-- Dataset content follows --

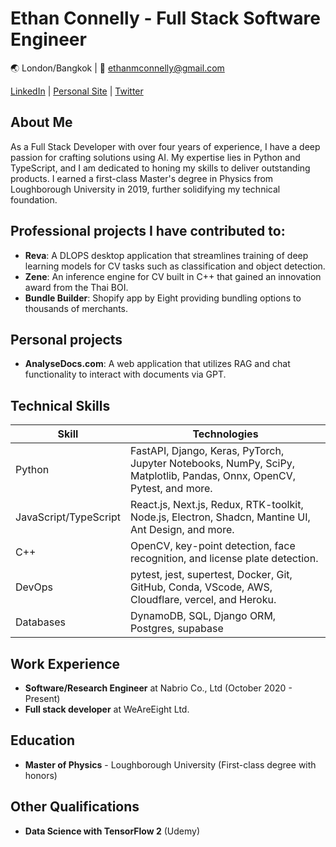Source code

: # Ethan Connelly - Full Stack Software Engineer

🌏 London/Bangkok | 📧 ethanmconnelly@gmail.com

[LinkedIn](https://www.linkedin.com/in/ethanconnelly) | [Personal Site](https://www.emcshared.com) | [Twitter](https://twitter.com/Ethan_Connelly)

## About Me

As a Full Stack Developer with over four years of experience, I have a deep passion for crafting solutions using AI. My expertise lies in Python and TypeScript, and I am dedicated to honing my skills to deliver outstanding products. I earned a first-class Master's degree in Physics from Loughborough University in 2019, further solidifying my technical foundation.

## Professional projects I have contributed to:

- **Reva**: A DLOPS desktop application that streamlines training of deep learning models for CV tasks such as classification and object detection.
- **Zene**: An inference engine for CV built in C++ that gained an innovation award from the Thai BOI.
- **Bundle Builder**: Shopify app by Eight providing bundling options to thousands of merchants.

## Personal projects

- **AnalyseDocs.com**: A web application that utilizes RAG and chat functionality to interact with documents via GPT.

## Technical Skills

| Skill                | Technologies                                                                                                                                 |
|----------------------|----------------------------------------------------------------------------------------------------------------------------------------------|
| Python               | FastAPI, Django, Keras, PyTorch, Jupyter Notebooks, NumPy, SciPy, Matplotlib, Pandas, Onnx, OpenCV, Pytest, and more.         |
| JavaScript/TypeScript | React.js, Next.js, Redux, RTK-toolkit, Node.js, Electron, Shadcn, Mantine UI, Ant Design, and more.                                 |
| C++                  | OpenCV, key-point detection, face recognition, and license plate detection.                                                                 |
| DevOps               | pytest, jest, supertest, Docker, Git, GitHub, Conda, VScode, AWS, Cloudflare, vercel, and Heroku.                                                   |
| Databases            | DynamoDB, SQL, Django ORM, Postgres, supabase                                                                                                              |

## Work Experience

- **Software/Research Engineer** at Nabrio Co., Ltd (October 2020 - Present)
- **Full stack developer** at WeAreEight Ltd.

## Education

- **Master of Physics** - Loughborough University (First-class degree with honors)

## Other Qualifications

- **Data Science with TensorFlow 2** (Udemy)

-- Dataset content concluded --

• **Problem to solve**
Rename "Technologies" to "Tools" throughout the data above and give back the source text with nothing else changed. Omit the picture from your answer.

• **Result for this task**
Source code

: # Ethan Connelly - Full Stack Software Engineer

🌏 London/Bangkok | 📧 ethanmconnelly@gmail.com

[LinkedIn](https://www.linkedin.com/in/ethanconnelly) | [Personal Site](https://www.emcshared.com) | [Twitter](https://twitter.com/Ethan_Connelly)

## About Me

As a Full Stack Developer with over four years of experience, I have a deep passion for crafting solutions using AI. My expertise lies in Python and TypeScript, and I am dedicated to honing my skills to deliver outstanding products. I earned a first-class Master's degree in Physics from Loughborough University in 2019, further solidifying my technical foundation.

## Professional projects I have contributed to:

- **Reva**: A DLOPS desktop application that streamlines training of deep learning models for CV tasks such as classification and object detection.
- **Zene**: An inference engine for CV built in C++ that gained an innovation award from the Thai BOI.
- **Bundle Builder**: Shopify app by Eight providing bundling options to thousands of merchants.

## Personal projects

- **AnalyseDocs.com**: A web application that utilizes RAG and chat functionality to interact with documents via GPT.

## Technical Skills

| Skill                | Tools                                                                                                                                 |
|----------------------|----------------------------------------------------------------------------------------------------------------------------------------------|
| Python               | FastAPI, Django, Keras, PyTorch, Jupyter Notebooks, NumPy, SciPy, Matplotlib, Pandas, Onnx, OpenCV, Pytest, and more.         |
| JavaScript/TypeScript | React.js, Next.js, Redux, RTK-toolkit, Node.js, Electron, Shadcn, Mantine UI, Ant Design, and more.                                 |
| C++                  | OpenCV, key-point detection, face recognition, and license plate detection.                                                                 |
| DevOps               | pytest, jest, supertest, Docker, Git, GitHub, Conda, VScode, AWS, Cloudflare, vercel, and Heroku.                                                   |
| Databases            | DynamoDB, SQL, Django ORM, Postgres, supabase                                                                                                              |

## Work Experience

- **Software/Research Engineer** at Nabrio Co., Ltd (October 2020 - Present)
- **Full stack developer** at WeAreEight Ltd.

## Education

- **Master of Physics** - Loughborough University (First-class degree with honors)

## Other Qualifications

- **Data Science with TensorFlow 2** (Udemy)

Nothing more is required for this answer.